Try it →
Reproduce the records below exactly from their first line through the line containing "116 243 4.48", omitting all pictures.

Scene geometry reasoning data
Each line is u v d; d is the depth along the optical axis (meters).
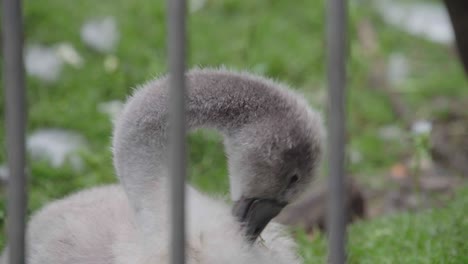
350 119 9.26
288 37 10.62
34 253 5.00
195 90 4.29
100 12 10.52
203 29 10.49
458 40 6.13
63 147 8.16
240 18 11.02
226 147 4.44
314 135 4.28
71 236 4.77
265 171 4.27
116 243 4.48
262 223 4.38
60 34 10.02
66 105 8.83
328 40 3.03
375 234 5.90
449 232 5.69
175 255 3.20
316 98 9.30
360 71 10.11
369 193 7.78
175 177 3.14
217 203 4.56
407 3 12.10
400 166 8.20
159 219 4.34
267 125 4.25
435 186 7.65
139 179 4.43
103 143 8.26
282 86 4.50
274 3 11.45
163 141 4.41
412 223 6.05
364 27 11.02
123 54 9.55
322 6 11.36
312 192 6.80
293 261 4.69
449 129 9.01
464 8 5.94
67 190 7.27
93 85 9.17
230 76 4.40
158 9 10.59
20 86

Your response →
Each line is u v d; d is the depth along the optical axis (meters).
350 119 9.26
288 37 10.62
34 253 5.00
195 90 4.29
100 12 10.52
203 29 10.49
458 40 6.13
63 147 8.16
240 18 11.02
226 147 4.44
314 135 4.28
71 236 4.77
265 171 4.27
116 243 4.48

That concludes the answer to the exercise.